# Website issue ??



## Skodaw (Mar 19, 2006)

Anyone else having difficulty getting onto the CS site ??

I was on ok on Sunday building an order -- have not been able to get on last night or tonight - have even tried clearing the cookies etc.


----------



## dodger (May 20, 2006)

no problems here, just been in and surfing, running quick to be honest.


----------



## Skodaw (Mar 19, 2006)

I've tried all thinfg I can think of - cookies history etc but still get :

*The website cannot display the page*

HTTP 500 
*Most likely causes:*


The website is under maintenance. 
The website has a programming error.
 *What you can try:*

*







Refresh the page.*

*







Go back to the previous page.*

* More information*

This error (HTTP 500 Internal Server Error) means that the website you are visiting had a server problem which prevented the webpage from displaying.
For more information about HTTP errors, see Help.


----------



## ClarkeG (Jun 17, 2006)

I placed an order on sat and mid way it stopped working, tried it 5 mins after that and it worked 100%.


----------



## adb (Jul 13, 2006)

i can't keep anything in my basket - as soon as i go to checkout or continue shopping it clears - i want some CG's stuff!!!


----------



## Skodaw (Mar 19, 2006)

It gets stranger -- I tried to access C&S from my PC - no joy cleared cookies etc and can now access - however having done all the same I still cant access via my lappy - odd.


----------



## L200 Steve (Oct 25, 2005)

Skodaw said:


> It gets stranger -- I tried to access C&S from my PC - no joy cleared cookies etc and can now access - however having done all the same I still cant access via my lappy - odd.


Have you got the same version of internet explorer on both machines?

I normally clear cookies then reboot the machine.

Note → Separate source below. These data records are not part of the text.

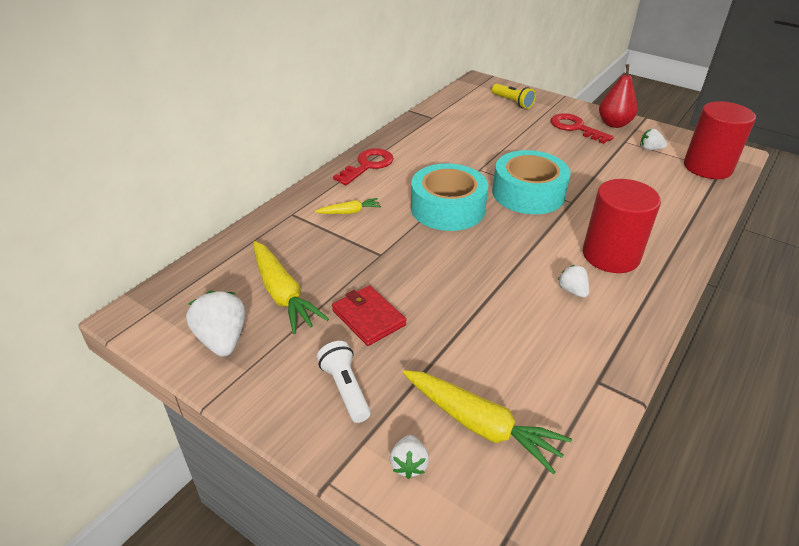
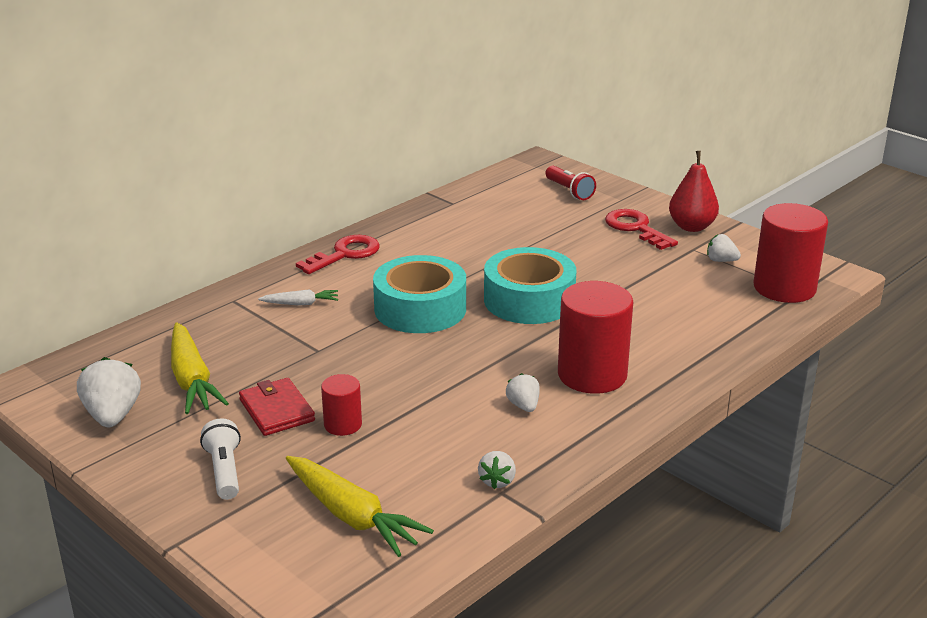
camera: 10 degrees right, 10 degrees down
(349, 212) = (301, 303): yellow carrot -> white carrot
(409, 464) = (262, 539): white strawberry -> white strawberry (497, 481)
(431, 326) = (343, 425): none -> red cylinder
(512, 102) = (569, 191): yellow flashlight -> red flashlight

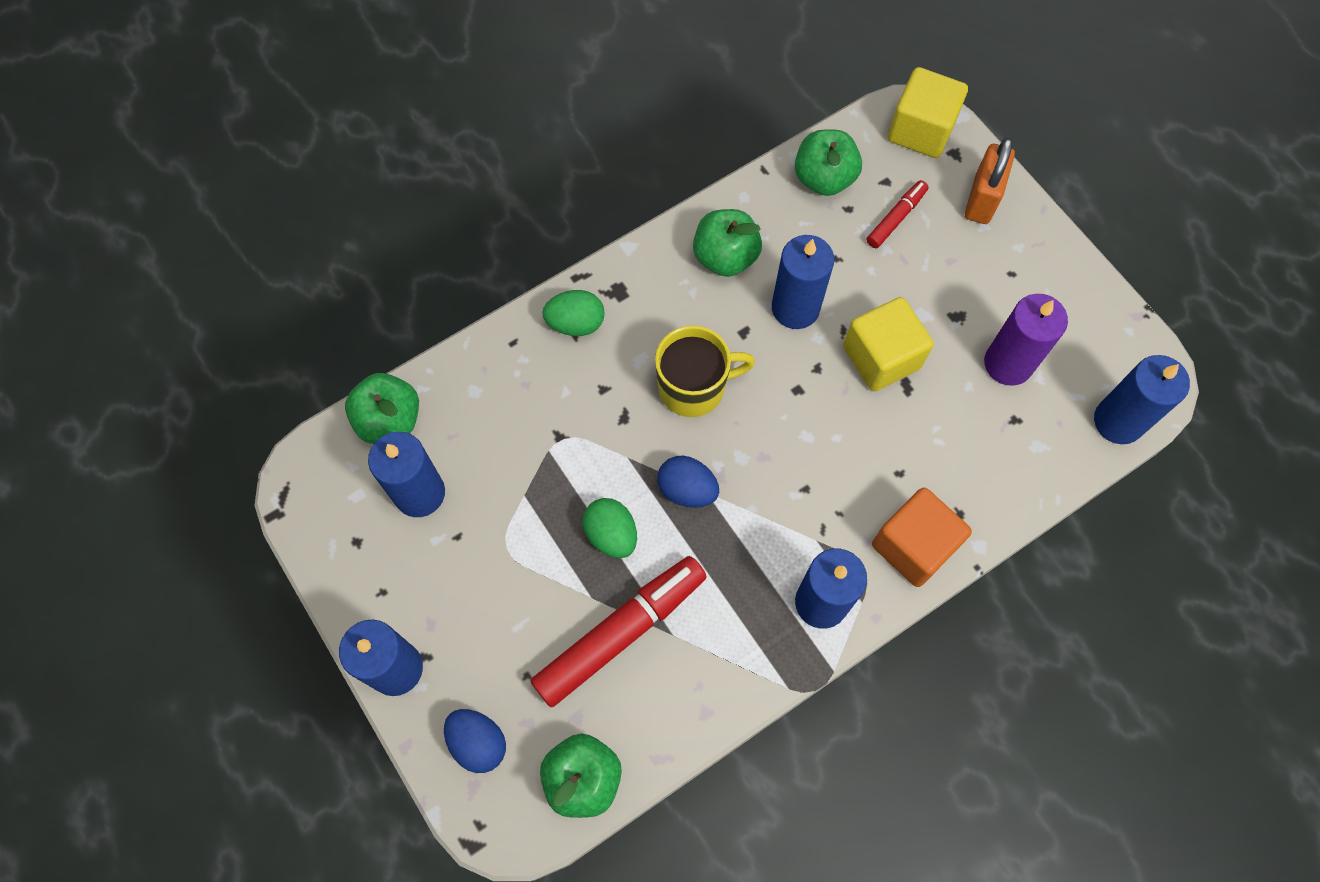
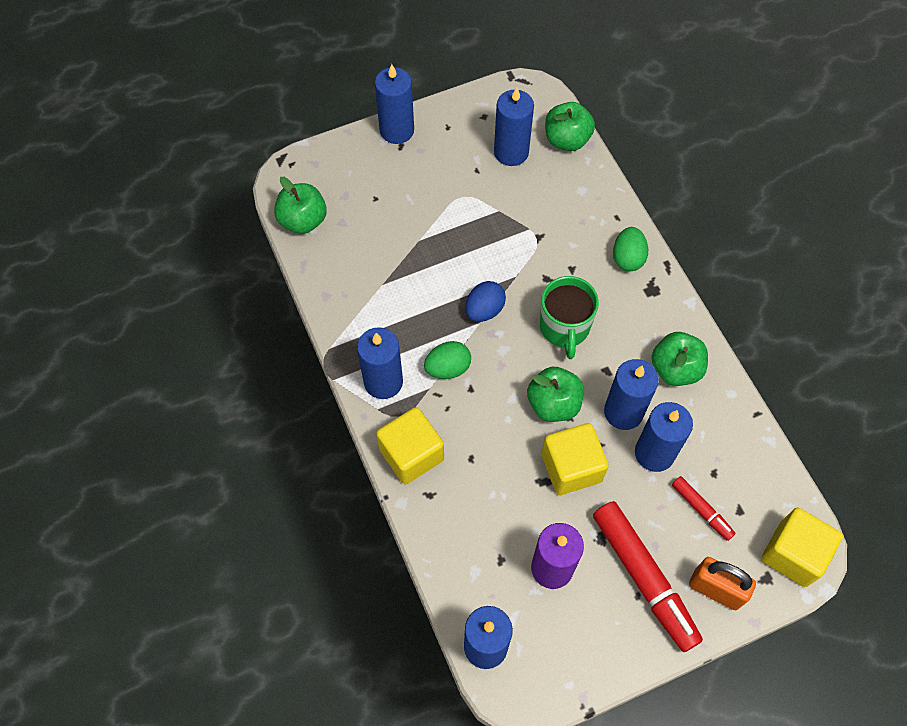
camera: 100 degrees right, 5 degrees down
(478, 743) = (340, 168): blue egg -> none
(611, 534) = (460, 258): green egg -> green egg (448, 368)
(620, 633) = (390, 254): red marker -> red marker (643, 577)
(694, 387) = (564, 328): yellow mug -> green mug
(824, 178) = (746, 459): green apple -> green apple (553, 404)
(840, 270) = (654, 453): none -> blue candle
(913, 546) = (411, 454): orange cube -> yellow cube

Seems to work everytime.


----------



## Skodaw (Mar 19, 2006)

Yes IE7 on both machines -- will try a reboot


Cheers


----------



## Alex L (Oct 25, 2005)

I've just ordered some stuff and not had problems????


----------



## Johnnyopolis (Oct 25, 2005)

http://www.cleanandshiny.co.uk/help.asp


----------



## TJMurphy (May 29, 2006)

I've been having problems too, both at work and at home. So that's IE 7 on one and Maxthon / IE 6 on the other. I can't even see the help page, it comes up with the following error message:

Microsoft OLE DB Provider for ODBC Drivers error '80040e57'

[Microsoft][ODBC SQL Server Driver][SQL Server]String or binary data would be truncated.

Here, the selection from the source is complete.